Раздумья в сумерках жизни | страница 151
К чему бы это так настырно лезли в его голову, всегда занятую более важными делами, эти воспоминания, о которых он давно забыл? Да и не было у него желания их вспоминать. А вот на тебе! Прут и прут, как волны взбесившегося моря, окатывают его с ног до головы, да так, что в неприятную дрожь бросает. Знобит его душу все эти дни, изнывает сердчишко от чего-то. Всё-таки не зря говорят, что жизнь – это не те дни, которые прошли, а те, которые запомнились. Это, наверное, справедливо, если говорить о его сегодняшнем состоянии.
Но эти волнующие воспоминания и всё прочее моментально улетучилось, как дым в ветреную погоду, после вчерашнего одуряющего сна, где он впервые увидел свою жену и почему-то без дочери, что его не на шутку встревожило. Это был, наверное, провидческий сон. Будто стоит он перед женой в их кухне, и она, с побелевшим лицом от гнева и стыда за него, сквозь зубы сухо выговаривает ему, как приговор зачитывает: «Пойди сейчас же в ванную и, может быть, кое-что отмоешь у себя, да не забудь зубы почистить. Но знай, свою низменную душонку ты передо мною никогда не отмоешь. Если смогу этот срам пережить, то жить с тобой попробую, но этого подлого предательства тебе не прощу. И запомни! Бывший Дерюгин для меня навсегда умер, а потрёпанного, как ты сейчас, уважать никогда не буду! Тьфуу! Какой ты чужой и отвратительный!»
Дерюгин, как всегда в подобных случаях бывало, покорно отмолчался, поскольку давно убедился, что его жена всегда бывала права, а он, Дерюгин, нет. Да что об этом зря талдычить. У многих так бывает. И ничего – не кашляют.

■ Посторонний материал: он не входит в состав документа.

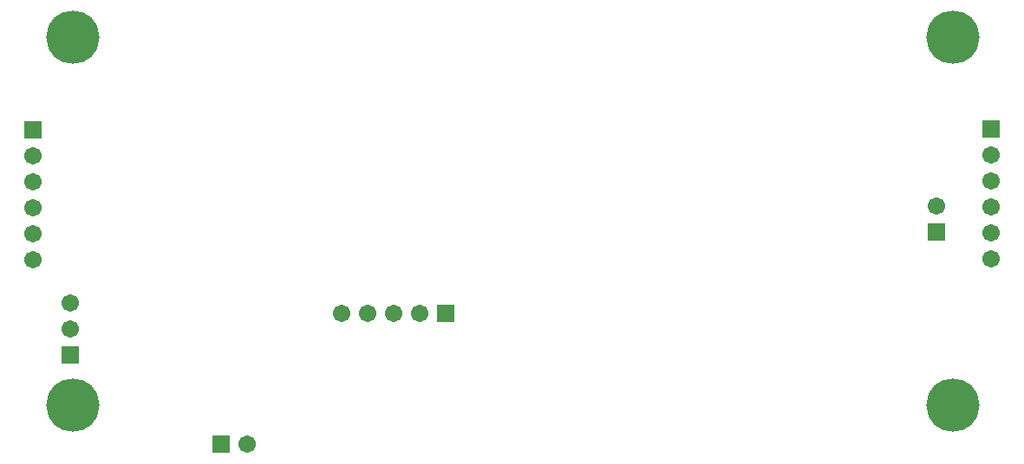
<source format=gbs>
G04*
G04 #@! TF.GenerationSoftware,Altium Limited,Altium Designer,21.0.8 (223)*
G04*
G04 Layer_Color=16711935*
%FSLAX25Y25*%
%MOIN*%
G70*
G04*
G04 #@! TF.SameCoordinates,A399C05B-B16C-483E-863C-B068B867FB55*
G04*
G04*
G04 #@! TF.FilePolarity,Negative*
G04*
G01*
G75*
%ADD111R,0.06706X0.06706*%
%ADD112C,0.06706*%
%ADD113C,0.20485*%
%ADD114R,0.06706X0.06706*%
D111*
X331980Y66710D02*
D03*
X-758Y19258D02*
D03*
X352990Y106400D02*
D03*
X-15140Y106170D02*
D03*
D112*
X331980Y76710D02*
D03*
X133368Y35438D02*
D03*
X123368D02*
D03*
X113368D02*
D03*
X103368D02*
D03*
X-758Y39258D02*
D03*
Y29258D02*
D03*
X352990Y56400D02*
D03*
Y66400D02*
D03*
Y76400D02*
D03*
Y86400D02*
D03*
Y96400D02*
D03*
X-15140Y56170D02*
D03*
Y66170D02*
D03*
Y76170D02*
D03*
Y86170D02*
D03*
Y96170D02*
D03*
X67028Y-15012D02*
D03*
D113*
X338583Y0D02*
D03*
Y141732D02*
D03*
X0D02*
D03*
Y0D02*
D03*
D114*
X143368Y35438D02*
D03*
X57028Y-15012D02*
D03*
M02*

</source>
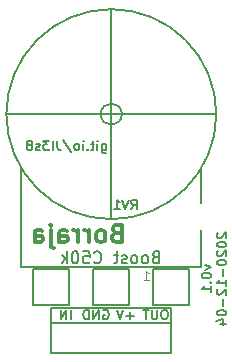
<source format=gbo>
%TF.GenerationSoftware,KiCad,Pcbnew,(5.99.0-7340-g1a9878d6d3)*%
%TF.CreationDate,2020-12-04T16:26:35+02:00*%
%TF.ProjectId,borraja,626f7272-616a-4612-9e6b-696361645f70,rev?*%
%TF.SameCoordinates,Original*%
%TF.FileFunction,Legend,Bot*%
%TF.FilePolarity,Positive*%
%FSLAX46Y46*%
G04 Gerber Fmt 4.6, Leading zero omitted, Abs format (unit mm)*
G04 Created by KiCad (PCBNEW (5.99.0-7340-g1a9878d6d3)) date 2020-12-04 16:26:35*
%MOMM*%
%LPD*%
G01*
G04 APERTURE LIST*
%ADD10C,0.127000*%
%ADD11C,0.300000*%
%ADD12C,0.150000*%
%ADD13C,0.097536*%
%ADD14O,1.930400X1.930400*%
%ADD15R,1.930400X1.930400*%
%ADD16O,2.540000X2.540000*%
%ADD17R,2.540000X2.540000*%
%ADD18O,2.200000X2.200000*%
%ADD19R,2.200000X2.200000*%
%ADD20C,1.600000*%
%ADD21R,1.600000X1.600000*%
G04 APERTURE END LIST*
D10*
X145240476Y-85078571D02*
X145240476Y-85726190D01*
X145278571Y-85802380D01*
X145316666Y-85840476D01*
X145392857Y-85878571D01*
X145507142Y-85878571D01*
X145583333Y-85840476D01*
X145240476Y-85573809D02*
X145316666Y-85611904D01*
X145469047Y-85611904D01*
X145545238Y-85573809D01*
X145583333Y-85535714D01*
X145621428Y-85459523D01*
X145621428Y-85230952D01*
X145583333Y-85154761D01*
X145545238Y-85116666D01*
X145469047Y-85078571D01*
X145316666Y-85078571D01*
X145240476Y-85116666D01*
X144859523Y-85611904D02*
X144859523Y-85078571D01*
X144859523Y-84811904D02*
X144897619Y-84850000D01*
X144859523Y-84888095D01*
X144821428Y-84850000D01*
X144859523Y-84811904D01*
X144859523Y-84888095D01*
X144592857Y-85078571D02*
X144288095Y-85078571D01*
X144478571Y-84811904D02*
X144478571Y-85497619D01*
X144440476Y-85573809D01*
X144364285Y-85611904D01*
X144288095Y-85611904D01*
X144021428Y-85535714D02*
X143983333Y-85573809D01*
X144021428Y-85611904D01*
X144059523Y-85573809D01*
X144021428Y-85535714D01*
X144021428Y-85611904D01*
X143640476Y-85611904D02*
X143640476Y-85078571D01*
X143640476Y-84811904D02*
X143678571Y-84850000D01*
X143640476Y-84888095D01*
X143602380Y-84850000D01*
X143640476Y-84811904D01*
X143640476Y-84888095D01*
X143145238Y-85611904D02*
X143221428Y-85573809D01*
X143259523Y-85535714D01*
X143297619Y-85459523D01*
X143297619Y-85230952D01*
X143259523Y-85154761D01*
X143221428Y-85116666D01*
X143145238Y-85078571D01*
X143030952Y-85078571D01*
X142954761Y-85116666D01*
X142916666Y-85154761D01*
X142878571Y-85230952D01*
X142878571Y-85459523D01*
X142916666Y-85535714D01*
X142954761Y-85573809D01*
X143030952Y-85611904D01*
X143145238Y-85611904D01*
X141964285Y-84773809D02*
X142650000Y-85802380D01*
X141469047Y-84811904D02*
X141469047Y-85383333D01*
X141507142Y-85497619D01*
X141583333Y-85573809D01*
X141697619Y-85611904D01*
X141773809Y-85611904D01*
X141088095Y-85611904D02*
X141088095Y-84811904D01*
X140783333Y-84811904D02*
X140288095Y-84811904D01*
X140554761Y-85116666D01*
X140440476Y-85116666D01*
X140364285Y-85154761D01*
X140326190Y-85192857D01*
X140288095Y-85269047D01*
X140288095Y-85459523D01*
X140326190Y-85535714D01*
X140364285Y-85573809D01*
X140440476Y-85611904D01*
X140669047Y-85611904D01*
X140745238Y-85573809D01*
X140783333Y-85535714D01*
X139983333Y-85573809D02*
X139907142Y-85611904D01*
X139754761Y-85611904D01*
X139678571Y-85573809D01*
X139640476Y-85497619D01*
X139640476Y-85459523D01*
X139678571Y-85383333D01*
X139754761Y-85345238D01*
X139869047Y-85345238D01*
X139945238Y-85307142D01*
X139983333Y-85230952D01*
X139983333Y-85192857D01*
X139945238Y-85116666D01*
X139869047Y-85078571D01*
X139754761Y-85078571D01*
X139678571Y-85116666D01*
X139183333Y-85154761D02*
X139259523Y-85116666D01*
X139297619Y-85078571D01*
X139335714Y-85002380D01*
X139335714Y-84964285D01*
X139297619Y-84888095D01*
X139259523Y-84850000D01*
X139183333Y-84811904D01*
X139030952Y-84811904D01*
X138954761Y-84850000D01*
X138916666Y-84888095D01*
X138878571Y-84964285D01*
X138878571Y-85002380D01*
X138916666Y-85078571D01*
X138954761Y-85116666D01*
X139030952Y-85154761D01*
X139183333Y-85154761D01*
X139259523Y-85192857D01*
X139297619Y-85230952D01*
X139335714Y-85307142D01*
X139335714Y-85459523D01*
X139297619Y-85535714D01*
X139259523Y-85573809D01*
X139183333Y-85611904D01*
X139030952Y-85611904D01*
X138954761Y-85573809D01*
X138916666Y-85535714D01*
X138878571Y-85459523D01*
X138878571Y-85307142D01*
X138916666Y-85230952D01*
X138954761Y-85192857D01*
X139030952Y-85154761D01*
X153934571Y-95357142D02*
X154467904Y-95547619D01*
X153934571Y-95738095D01*
X153667904Y-96195238D02*
X153667904Y-96271428D01*
X153706000Y-96347619D01*
X153744095Y-96385714D01*
X153820285Y-96423809D01*
X153972666Y-96461904D01*
X154163142Y-96461904D01*
X154315523Y-96423809D01*
X154391714Y-96385714D01*
X154429809Y-96347619D01*
X154467904Y-96271428D01*
X154467904Y-96195238D01*
X154429809Y-96119047D01*
X154391714Y-96080952D01*
X154315523Y-96042857D01*
X154163142Y-96004761D01*
X153972666Y-96004761D01*
X153820285Y-96042857D01*
X153744095Y-96080952D01*
X153706000Y-96119047D01*
X153667904Y-96195238D01*
X154391714Y-96804761D02*
X154429809Y-96842857D01*
X154467904Y-96804761D01*
X154429809Y-96766666D01*
X154391714Y-96804761D01*
X154467904Y-96804761D01*
X154467904Y-97604761D02*
X154467904Y-97147619D01*
X154467904Y-97376190D02*
X153667904Y-97376190D01*
X153782190Y-97300000D01*
X153858380Y-97223809D01*
X153896476Y-97147619D01*
X155032095Y-92614285D02*
X154994000Y-92652380D01*
X154955904Y-92728571D01*
X154955904Y-92919047D01*
X154994000Y-92995238D01*
X155032095Y-93033333D01*
X155108285Y-93071428D01*
X155184476Y-93071428D01*
X155298761Y-93033333D01*
X155755904Y-92576190D01*
X155755904Y-93071428D01*
X154955904Y-93566666D02*
X154955904Y-93642857D01*
X154994000Y-93719047D01*
X155032095Y-93757142D01*
X155108285Y-93795238D01*
X155260666Y-93833333D01*
X155451142Y-93833333D01*
X155603523Y-93795238D01*
X155679714Y-93757142D01*
X155717809Y-93719047D01*
X155755904Y-93642857D01*
X155755904Y-93566666D01*
X155717809Y-93490476D01*
X155679714Y-93452380D01*
X155603523Y-93414285D01*
X155451142Y-93376190D01*
X155260666Y-93376190D01*
X155108285Y-93414285D01*
X155032095Y-93452380D01*
X154994000Y-93490476D01*
X154955904Y-93566666D01*
X155032095Y-94138095D02*
X154994000Y-94176190D01*
X154955904Y-94252380D01*
X154955904Y-94442857D01*
X154994000Y-94519047D01*
X155032095Y-94557142D01*
X155108285Y-94595238D01*
X155184476Y-94595238D01*
X155298761Y-94557142D01*
X155755904Y-94100000D01*
X155755904Y-94595238D01*
X154955904Y-95090476D02*
X154955904Y-95166666D01*
X154994000Y-95242857D01*
X155032095Y-95280952D01*
X155108285Y-95319047D01*
X155260666Y-95357142D01*
X155451142Y-95357142D01*
X155603523Y-95319047D01*
X155679714Y-95280952D01*
X155717809Y-95242857D01*
X155755904Y-95166666D01*
X155755904Y-95090476D01*
X155717809Y-95014285D01*
X155679714Y-94976190D01*
X155603523Y-94938095D01*
X155451142Y-94900000D01*
X155260666Y-94900000D01*
X155108285Y-94938095D01*
X155032095Y-94976190D01*
X154994000Y-95014285D01*
X154955904Y-95090476D01*
X155451142Y-95700000D02*
X155451142Y-96309523D01*
X155755904Y-97109523D02*
X155755904Y-96652380D01*
X155755904Y-96880952D02*
X154955904Y-96880952D01*
X155070190Y-96804761D01*
X155146380Y-96728571D01*
X155184476Y-96652380D01*
X155032095Y-97414285D02*
X154994000Y-97452380D01*
X154955904Y-97528571D01*
X154955904Y-97719047D01*
X154994000Y-97795238D01*
X155032095Y-97833333D01*
X155108285Y-97871428D01*
X155184476Y-97871428D01*
X155298761Y-97833333D01*
X155755904Y-97376190D01*
X155755904Y-97871428D01*
X155451142Y-98214285D02*
X155451142Y-98823809D01*
X154955904Y-99357142D02*
X154955904Y-99433333D01*
X154994000Y-99509523D01*
X155032095Y-99547619D01*
X155108285Y-99585714D01*
X155260666Y-99623809D01*
X155451142Y-99623809D01*
X155603523Y-99585714D01*
X155679714Y-99547619D01*
X155717809Y-99509523D01*
X155755904Y-99433333D01*
X155755904Y-99357142D01*
X155717809Y-99280952D01*
X155679714Y-99242857D01*
X155603523Y-99204761D01*
X155451142Y-99166666D01*
X155260666Y-99166666D01*
X155108285Y-99204761D01*
X155032095Y-99242857D01*
X154994000Y-99280952D01*
X154955904Y-99357142D01*
X155222571Y-100309523D02*
X155755904Y-100309523D01*
X154917809Y-100119047D02*
X155489238Y-99928571D01*
X155489238Y-100423809D01*
D11*
X146464285Y-92642857D02*
X146250000Y-92714285D01*
X146178571Y-92785714D01*
X146107142Y-92928571D01*
X146107142Y-93142857D01*
X146178571Y-93285714D01*
X146250000Y-93357142D01*
X146392857Y-93428571D01*
X146964285Y-93428571D01*
X146964285Y-91928571D01*
X146464285Y-91928571D01*
X146321428Y-92000000D01*
X146250000Y-92071428D01*
X146178571Y-92214285D01*
X146178571Y-92357142D01*
X146250000Y-92500000D01*
X146321428Y-92571428D01*
X146464285Y-92642857D01*
X146964285Y-92642857D01*
X145250000Y-93428571D02*
X145392857Y-93357142D01*
X145464285Y-93285714D01*
X145535714Y-93142857D01*
X145535714Y-92714285D01*
X145464285Y-92571428D01*
X145392857Y-92500000D01*
X145250000Y-92428571D01*
X145035714Y-92428571D01*
X144892857Y-92500000D01*
X144821428Y-92571428D01*
X144750000Y-92714285D01*
X144750000Y-93142857D01*
X144821428Y-93285714D01*
X144892857Y-93357142D01*
X145035714Y-93428571D01*
X145250000Y-93428571D01*
X144107142Y-93428571D02*
X144107142Y-92428571D01*
X144107142Y-92714285D02*
X144035714Y-92571428D01*
X143964285Y-92500000D01*
X143821428Y-92428571D01*
X143678571Y-92428571D01*
X143178571Y-93428571D02*
X143178571Y-92428571D01*
X143178571Y-92714285D02*
X143107142Y-92571428D01*
X143035714Y-92500000D01*
X142892857Y-92428571D01*
X142750000Y-92428571D01*
X141607142Y-93428571D02*
X141607142Y-92642857D01*
X141678571Y-92500000D01*
X141821428Y-92428571D01*
X142107142Y-92428571D01*
X142250000Y-92500000D01*
X141607142Y-93357142D02*
X141750000Y-93428571D01*
X142107142Y-93428571D01*
X142250000Y-93357142D01*
X142321428Y-93214285D01*
X142321428Y-93071428D01*
X142250000Y-92928571D01*
X142107142Y-92857142D01*
X141750000Y-92857142D01*
X141607142Y-92785714D01*
X140892857Y-92428571D02*
X140892857Y-93714285D01*
X140964285Y-93857142D01*
X141107142Y-93928571D01*
X141178571Y-93928571D01*
X140892857Y-91928571D02*
X140964285Y-92000000D01*
X140892857Y-92071428D01*
X140821428Y-92000000D01*
X140892857Y-91928571D01*
X140892857Y-92071428D01*
X139535714Y-93428571D02*
X139535714Y-92642857D01*
X139607142Y-92500000D01*
X139750000Y-92428571D01*
X140035714Y-92428571D01*
X140178571Y-92500000D01*
X139535714Y-93357142D02*
X139678571Y-93428571D01*
X140035714Y-93428571D01*
X140178571Y-93357142D01*
X140250000Y-93214285D01*
X140250000Y-93071428D01*
X140178571Y-92928571D01*
X140035714Y-92857142D01*
X139678571Y-92857142D01*
X139535714Y-92785714D01*
D12*
%TO.C,J1*%
X145339523Y-99195000D02*
X145415714Y-99156904D01*
X145530000Y-99156904D01*
X145644285Y-99195000D01*
X145720476Y-99271190D01*
X145758571Y-99347380D01*
X145796666Y-99499761D01*
X145796666Y-99614047D01*
X145758571Y-99766428D01*
X145720476Y-99842619D01*
X145644285Y-99918809D01*
X145530000Y-99956904D01*
X145453809Y-99956904D01*
X145339523Y-99918809D01*
X145301428Y-99880714D01*
X145301428Y-99614047D01*
X145453809Y-99614047D01*
X144958571Y-99956904D02*
X144958571Y-99156904D01*
X144501428Y-99956904D01*
X144501428Y-99156904D01*
X144120476Y-99956904D02*
X144120476Y-99156904D01*
X143930000Y-99156904D01*
X143815714Y-99195000D01*
X143739523Y-99271190D01*
X143701428Y-99347380D01*
X143663333Y-99499761D01*
X143663333Y-99614047D01*
X143701428Y-99766428D01*
X143739523Y-99842619D01*
X143815714Y-99918809D01*
X143930000Y-99956904D01*
X144120476Y-99956904D01*
X150610000Y-99156904D02*
X150457619Y-99156904D01*
X150381428Y-99195000D01*
X150305238Y-99271190D01*
X150267142Y-99423571D01*
X150267142Y-99690238D01*
X150305238Y-99842619D01*
X150381428Y-99918809D01*
X150457619Y-99956904D01*
X150610000Y-99956904D01*
X150686190Y-99918809D01*
X150762380Y-99842619D01*
X150800476Y-99690238D01*
X150800476Y-99423571D01*
X150762380Y-99271190D01*
X150686190Y-99195000D01*
X150610000Y-99156904D01*
X149924285Y-99156904D02*
X149924285Y-99804523D01*
X149886190Y-99880714D01*
X149848095Y-99918809D01*
X149771904Y-99956904D01*
X149619523Y-99956904D01*
X149543333Y-99918809D01*
X149505238Y-99880714D01*
X149467142Y-99804523D01*
X149467142Y-99156904D01*
X149200476Y-99156904D02*
X148743333Y-99156904D01*
X148971904Y-99956904D02*
X148971904Y-99156904D01*
X142609047Y-99956904D02*
X142609047Y-99156904D01*
X142228095Y-99956904D02*
X142228095Y-99156904D01*
X141770952Y-99956904D01*
X141770952Y-99156904D01*
X147917619Y-99652142D02*
X147308095Y-99652142D01*
X147612857Y-99956904D02*
X147612857Y-99347380D01*
X147041428Y-99156904D02*
X146774761Y-99956904D01*
X146508095Y-99156904D01*
D10*
%TO.C,RV1*%
X147726190Y-90611904D02*
X147992857Y-90230952D01*
X148183333Y-90611904D02*
X148183333Y-89811904D01*
X147878571Y-89811904D01*
X147802380Y-89850000D01*
X147764285Y-89888095D01*
X147726190Y-89964285D01*
X147726190Y-90078571D01*
X147764285Y-90154761D01*
X147802380Y-90192857D01*
X147878571Y-90230952D01*
X148183333Y-90230952D01*
X147497619Y-89811904D02*
X147230952Y-90611904D01*
X146964285Y-89811904D01*
X146278571Y-90611904D02*
X146735714Y-90611904D01*
X146507142Y-90611904D02*
X146507142Y-89811904D01*
X146583333Y-89926190D01*
X146659523Y-90002380D01*
X146735714Y-90040476D01*
D12*
X149761904Y-94678571D02*
X149619047Y-94726190D01*
X149571428Y-94773809D01*
X149523809Y-94869047D01*
X149523809Y-95011904D01*
X149571428Y-95107142D01*
X149619047Y-95154761D01*
X149714285Y-95202380D01*
X150095238Y-95202380D01*
X150095238Y-94202380D01*
X149761904Y-94202380D01*
X149666666Y-94250000D01*
X149619047Y-94297619D01*
X149571428Y-94392857D01*
X149571428Y-94488095D01*
X149619047Y-94583333D01*
X149666666Y-94630952D01*
X149761904Y-94678571D01*
X150095238Y-94678571D01*
X148952380Y-95202380D02*
X149047619Y-95154761D01*
X149095238Y-95107142D01*
X149142857Y-95011904D01*
X149142857Y-94726190D01*
X149095238Y-94630952D01*
X149047619Y-94583333D01*
X148952380Y-94535714D01*
X148809523Y-94535714D01*
X148714285Y-94583333D01*
X148666666Y-94630952D01*
X148619047Y-94726190D01*
X148619047Y-95011904D01*
X148666666Y-95107142D01*
X148714285Y-95154761D01*
X148809523Y-95202380D01*
X148952380Y-95202380D01*
X148047619Y-95202380D02*
X148142857Y-95154761D01*
X148190476Y-95107142D01*
X148238095Y-95011904D01*
X148238095Y-94726190D01*
X148190476Y-94630952D01*
X148142857Y-94583333D01*
X148047619Y-94535714D01*
X147904761Y-94535714D01*
X147809523Y-94583333D01*
X147761904Y-94630952D01*
X147714285Y-94726190D01*
X147714285Y-95011904D01*
X147761904Y-95107142D01*
X147809523Y-95154761D01*
X147904761Y-95202380D01*
X148047619Y-95202380D01*
X147333333Y-95154761D02*
X147238095Y-95202380D01*
X147047619Y-95202380D01*
X146952380Y-95154761D01*
X146904761Y-95059523D01*
X146904761Y-95011904D01*
X146952380Y-94916666D01*
X147047619Y-94869047D01*
X147190476Y-94869047D01*
X147285714Y-94821428D01*
X147333333Y-94726190D01*
X147333333Y-94678571D01*
X147285714Y-94583333D01*
X147190476Y-94535714D01*
X147047619Y-94535714D01*
X146952380Y-94583333D01*
X146619047Y-94535714D02*
X146238095Y-94535714D01*
X146476190Y-94202380D02*
X146476190Y-95059523D01*
X146428571Y-95154761D01*
X146333333Y-95202380D01*
X146238095Y-95202380D01*
X144571428Y-95107142D02*
X144619047Y-95154761D01*
X144761904Y-95202380D01*
X144857142Y-95202380D01*
X145000000Y-95154761D01*
X145095238Y-95059523D01*
X145142857Y-94964285D01*
X145190476Y-94773809D01*
X145190476Y-94630952D01*
X145142857Y-94440476D01*
X145095238Y-94345238D01*
X145000000Y-94250000D01*
X144857142Y-94202380D01*
X144761904Y-94202380D01*
X144619047Y-94250000D01*
X144571428Y-94297619D01*
X143666666Y-94202380D02*
X144142857Y-94202380D01*
X144190476Y-94678571D01*
X144142857Y-94630952D01*
X144047619Y-94583333D01*
X143809523Y-94583333D01*
X143714285Y-94630952D01*
X143666666Y-94678571D01*
X143619047Y-94773809D01*
X143619047Y-95011904D01*
X143666666Y-95107142D01*
X143714285Y-95154761D01*
X143809523Y-95202380D01*
X144047619Y-95202380D01*
X144142857Y-95154761D01*
X144190476Y-95107142D01*
X143000000Y-94202380D02*
X142904761Y-94202380D01*
X142809523Y-94250000D01*
X142761904Y-94297619D01*
X142714285Y-94392857D01*
X142666666Y-94583333D01*
X142666666Y-94821428D01*
X142714285Y-95011904D01*
X142761904Y-95107142D01*
X142809523Y-95154761D01*
X142904761Y-95202380D01*
X143000000Y-95202380D01*
X143095238Y-95154761D01*
X143142857Y-95107142D01*
X143190476Y-95011904D01*
X143238095Y-94821428D01*
X143238095Y-94583333D01*
X143190476Y-94392857D01*
X143142857Y-94297619D01*
X143095238Y-94250000D01*
X143000000Y-94202380D01*
X142238095Y-95202380D02*
X142238095Y-94202380D01*
X142142857Y-94821428D02*
X141857142Y-95202380D01*
X141857142Y-94535714D02*
X142238095Y-94916666D01*
D13*
X148779382Y-96599310D02*
X149220617Y-96599310D01*
X149000000Y-96599310D02*
X149000000Y-95827150D01*
X149073539Y-95937459D01*
X149147078Y-96010998D01*
X149220617Y-96047767D01*
D10*
%TO.C,J1*%
X140920000Y-98960000D02*
X151080000Y-98960000D01*
X151080000Y-100230000D02*
X140920000Y-100230000D01*
X140920000Y-102770000D02*
X151080000Y-102770000D01*
X140920000Y-100230000D02*
X140920000Y-98960000D01*
X151080000Y-102770000D02*
X151080000Y-100230000D01*
X140920000Y-102770000D02*
X140920000Y-100230000D01*
X151080000Y-100230000D02*
X151080000Y-98960000D01*
%TO.C,RV1*%
X152632500Y-98707500D02*
X152632500Y-95659500D01*
X149584500Y-98707500D02*
X152632500Y-98707500D01*
X149584500Y-95659500D02*
X149584500Y-98707500D01*
X147552500Y-98707500D02*
X147552500Y-95659500D01*
X144504500Y-98707500D02*
X147552500Y-98707500D01*
X144504500Y-95659500D02*
X144504500Y-98707500D01*
X142472500Y-98707500D02*
X142472500Y-95659500D01*
X139424500Y-98707500D02*
X142472500Y-98707500D01*
X139424500Y-95659500D02*
X139424500Y-98707500D01*
X149584500Y-95659500D02*
X152632500Y-95659500D01*
X144504500Y-95659500D02*
X147552500Y-95659500D01*
X139424500Y-95659500D02*
X142472500Y-95659500D01*
X138408500Y-95532500D02*
X153648500Y-95532500D01*
X137138500Y-82578500D02*
X154918500Y-82578500D01*
X146028500Y-91468500D02*
X146028500Y-73688500D01*
X153648500Y-95532500D02*
X153648500Y-87023500D01*
X138408500Y-87023500D02*
X138408500Y-95532500D01*
X137138500Y-82578500D02*
G75*
G03*
X146028500Y-91468500I8890000J0D01*
G01*
X146028500Y-91468500D02*
G75*
G03*
X154918500Y-82578500I0J8890000D01*
G01*
X154918500Y-82578502D02*
G75*
G03*
X146028500Y-73688500I-8889901J101D01*
G01*
X146028502Y-73688500D02*
G75*
G03*
X137138500Y-82578500I-101J-8889901D01*
G01*
X146926500Y-82578500D02*
G75*
G03*
X146926500Y-82578500I-898000J0D01*
G01*
%TD*%
%LPC*%
D14*
%TO.C,J1*%
X149810000Y-101500000D03*
X147270000Y-101500000D03*
X144730000Y-101500000D03*
D15*
X142190000Y-101500000D03*
%TD*%
D16*
%TO.C,RV1*%
X140948500Y-97183500D03*
X146028500Y-97183500D03*
D17*
X151108500Y-97183500D03*
%TD*%
D18*
%TO.C,D1*%
X154500000Y-101410000D03*
D19*
X154500000Y-91250000D03*
%TD*%
D20*
%TO.C,C3*%
X142500000Y-87500000D03*
D21*
X145000000Y-87500000D03*
%TD*%
D20*
%TO.C,C2*%
X151500000Y-86750000D03*
D21*
X149000000Y-86750000D03*
%TD*%
D20*
%TO.C,C1*%
X151250000Y-92500000D03*
D21*
X148750000Y-92500000D03*
%TD*%
M02*

</source>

Тем не менее нехорошим предчувствием он был озабочен до крайности, но Нальмине ничего не рассказал, даже виду не подал. Однако в его душе давно прижилась и укоренилась практичная мыслишка на все случаи жизни – мол, время всё вылечит и наверняка выправит эту неприятную кривизну на коротком отрезке его жизненного пути, как и у других обязательно исправляет. Эта мысль его всегда обнадёживала, придавала уверенности и самообладания в любой ситуации. О любви к Нальмине и намерении на ней жениться он решил сказать жене в один присест, в первый же день её приезда, а до этого дня решил об этом не думать, чтобы понапрасну своё сердце не тиранить. Это пока удавалось, но Дерюгин подзабыл, что в один присест можно решить только одну пристигшую человека проблему – в туалете, а эту подобным образом не решить. Иногда ему казалось, что его жене Нальмина понравится, и она в глубине души будет гордиться, что такая красивая и умная женщина отдала ему предпочтение, но виду, конечно, не подаст, понятное дело, из гордости. Ну и пусть. Это её проблема.